╭─ Raw data

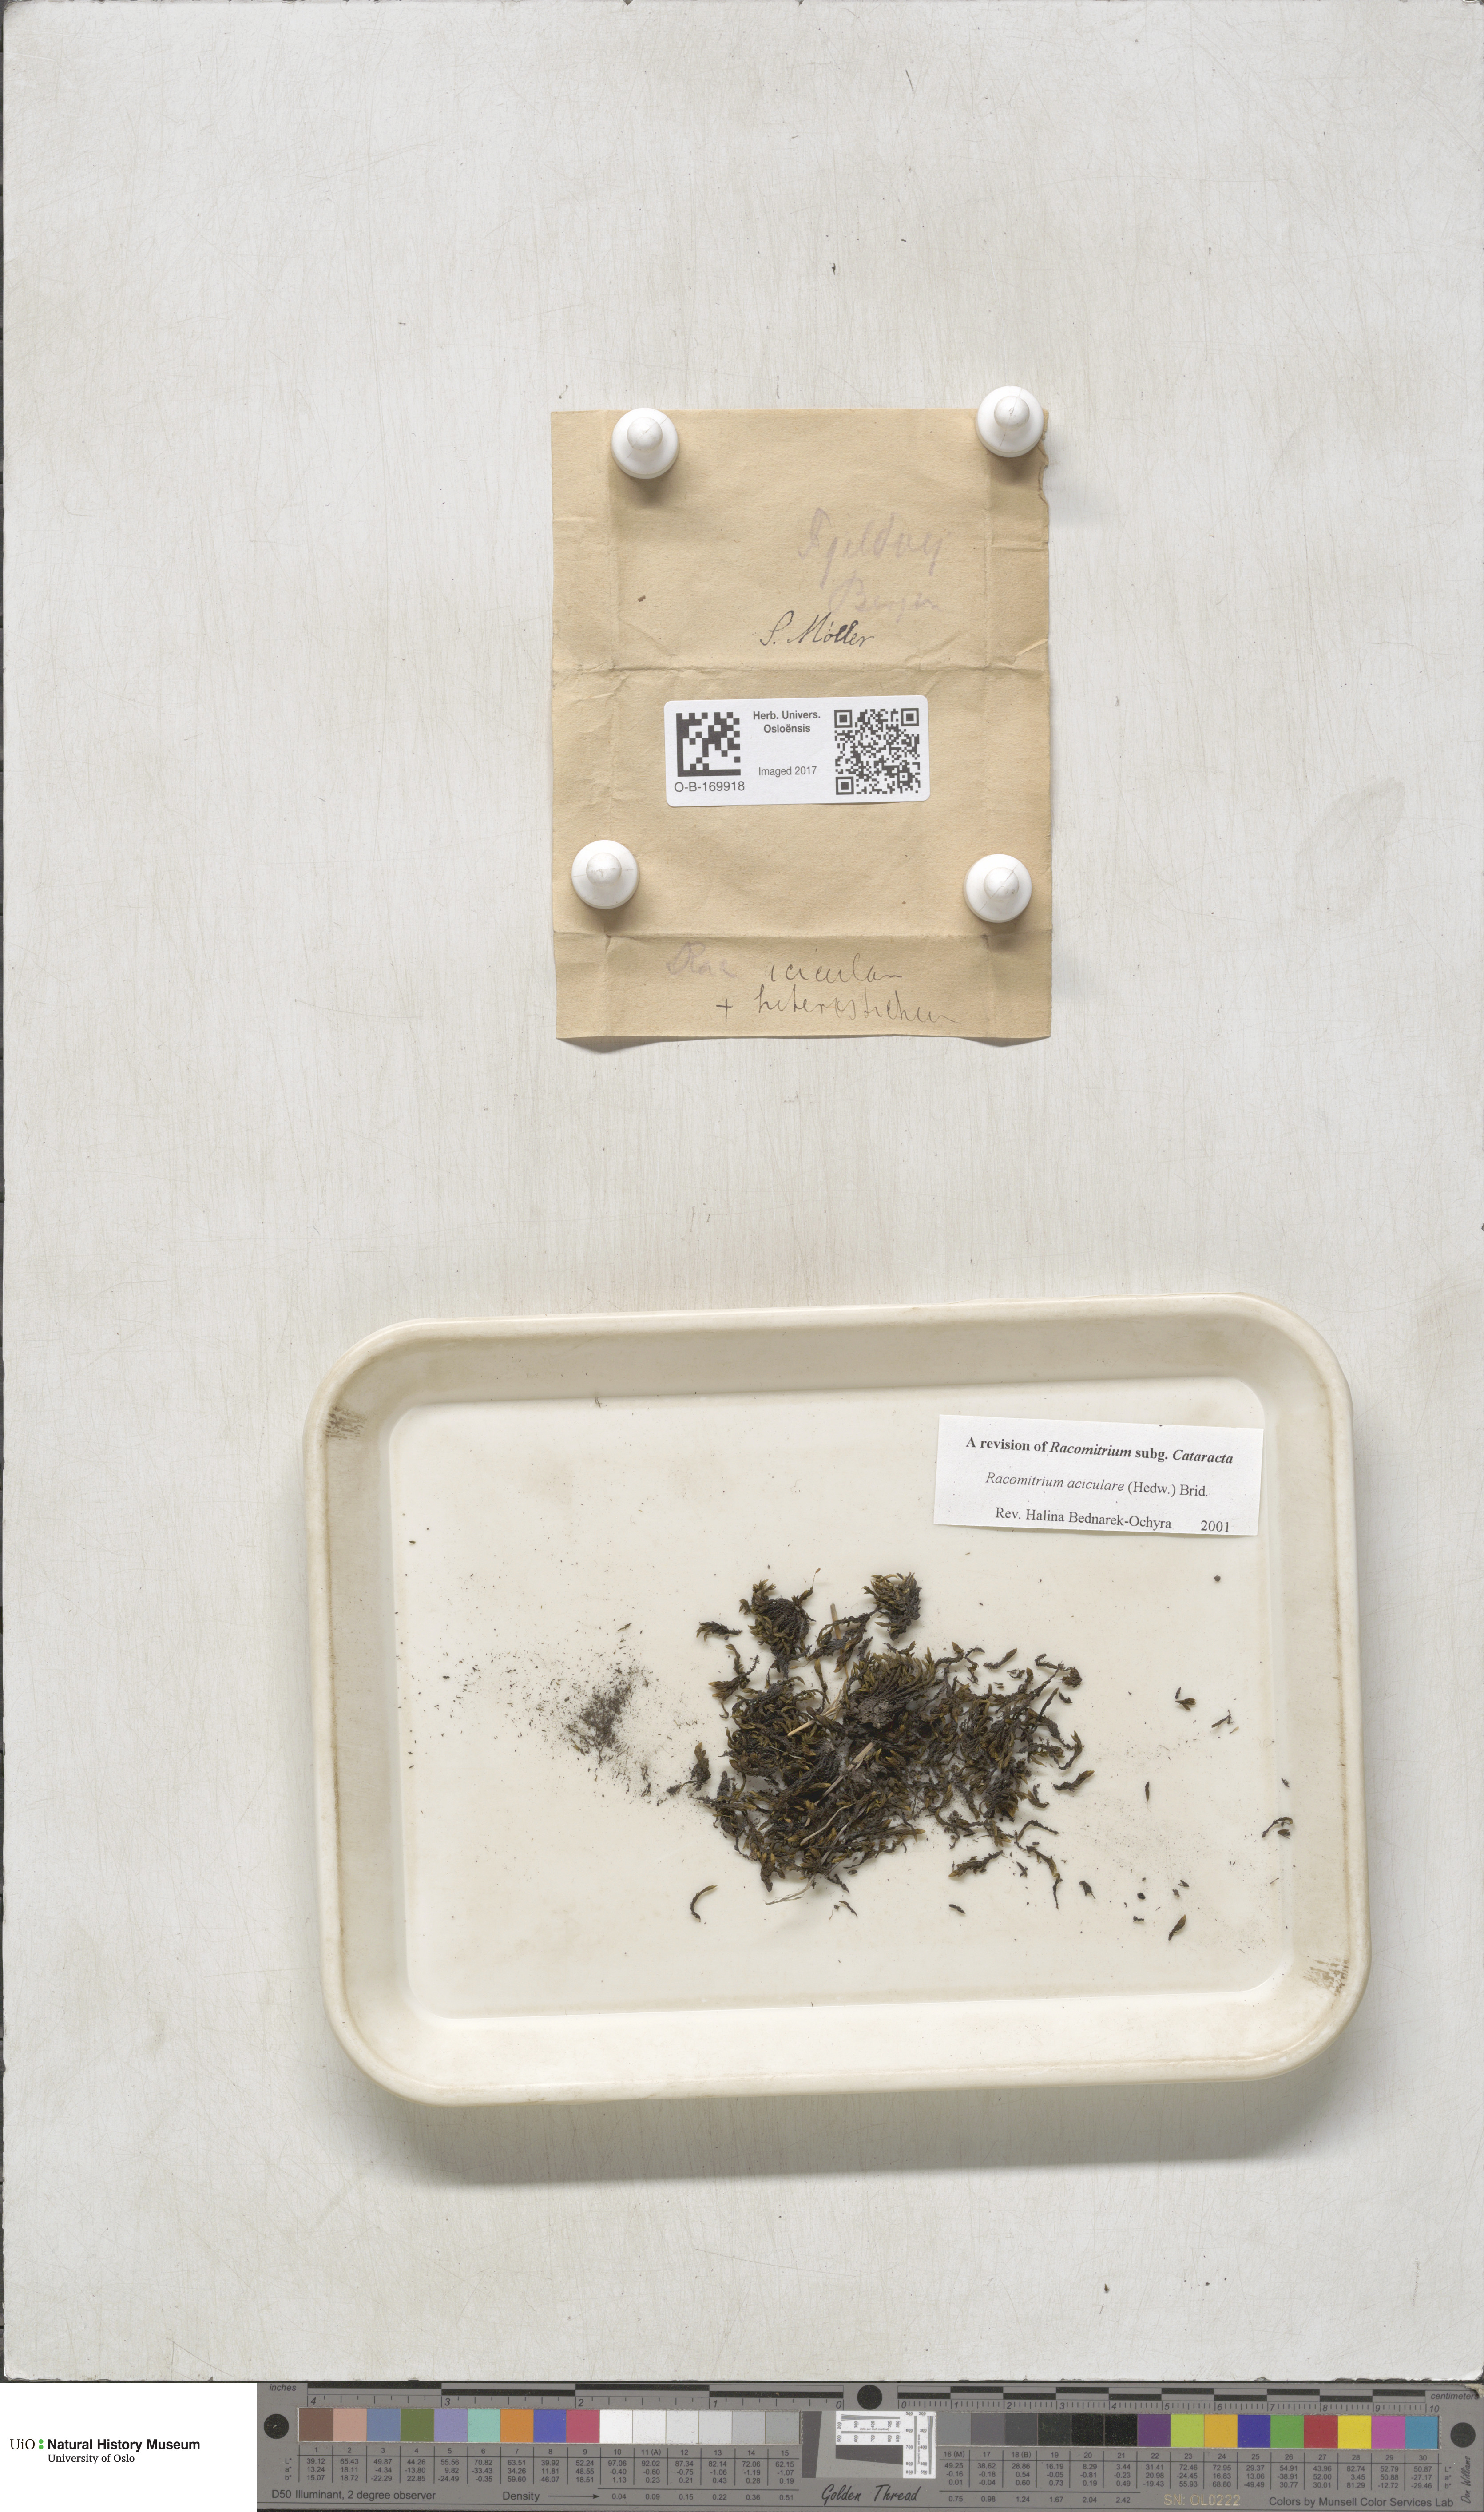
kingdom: Plantae
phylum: Bryophyta
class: Bryopsida
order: Grimmiales
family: Grimmiaceae
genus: Codriophorus
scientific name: Codriophorus acicularis
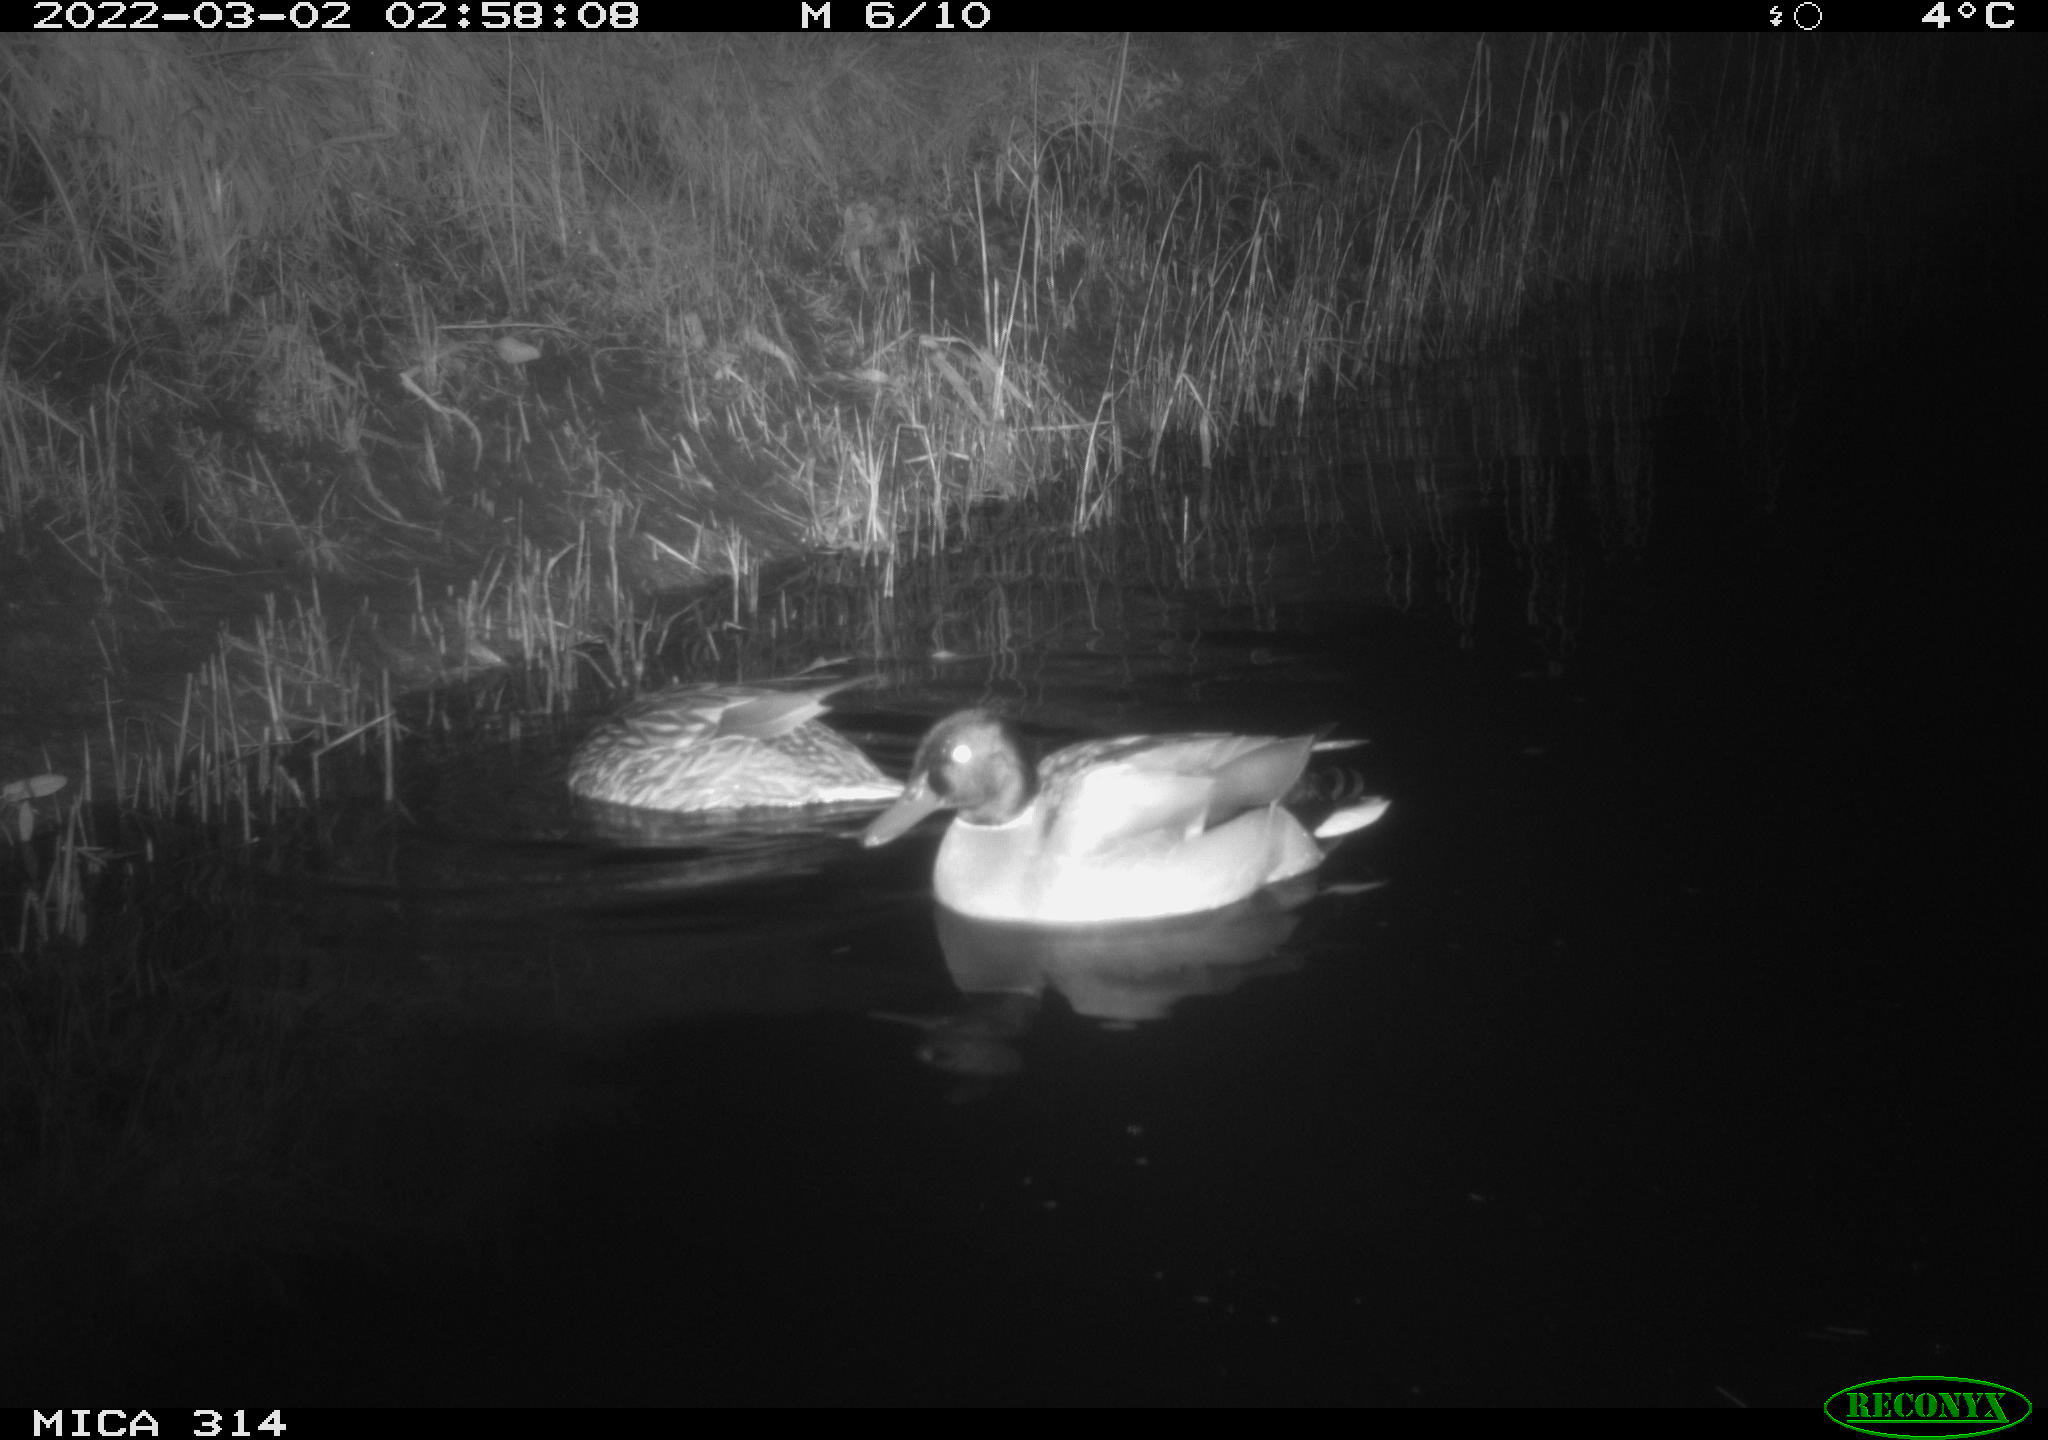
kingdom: Animalia
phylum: Chordata
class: Aves
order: Anseriformes
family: Anatidae
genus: Anas
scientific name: Anas platyrhynchos
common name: Mallard
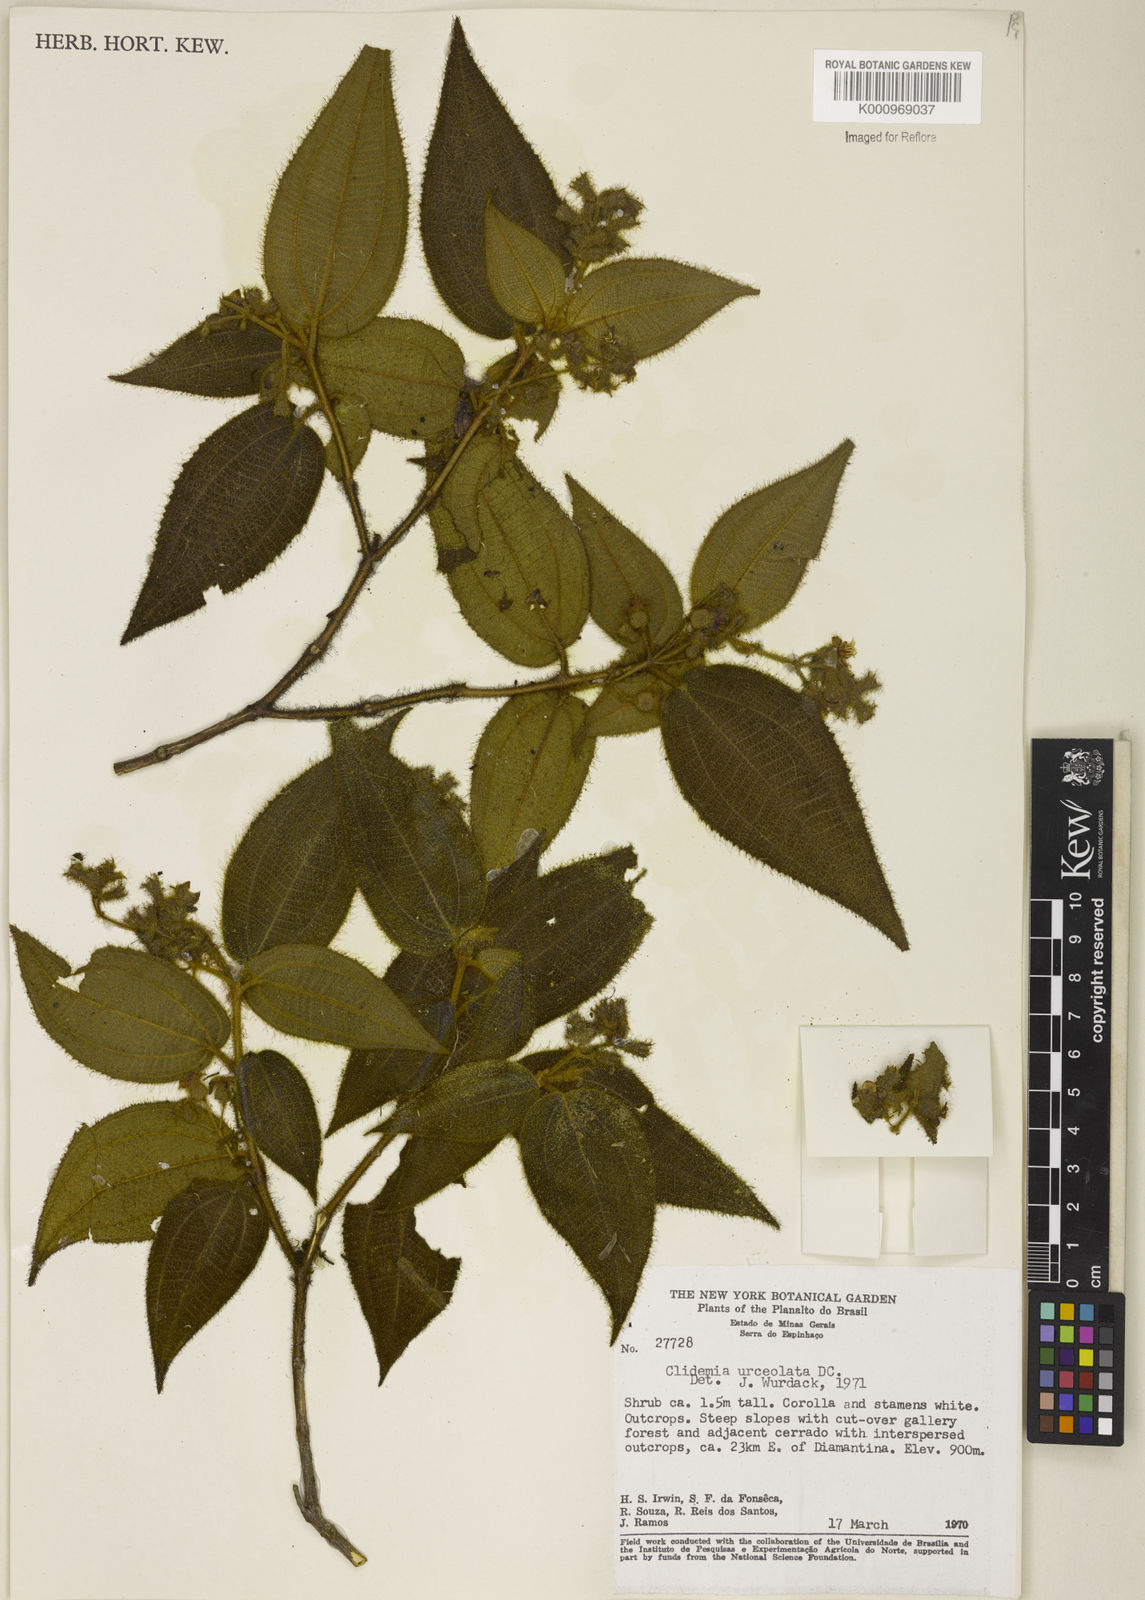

╰─

### Your objective
Print every line of the data above word for word, leaving out the pictures.

### Expected answer
kingdom: Plantae
phylum: Bryophyta
class: Bryopsida
order: Grimmiales
family: Grimmiaceae
genus: Codriophorus
scientific name: Codriophorus acicularis
kingdom: Animalia
phylum: Chordata
class: Aves
order: Anseriformes
family: Anatidae
genus: Anas
scientific name: Anas platyrhynchos
common name: Mallard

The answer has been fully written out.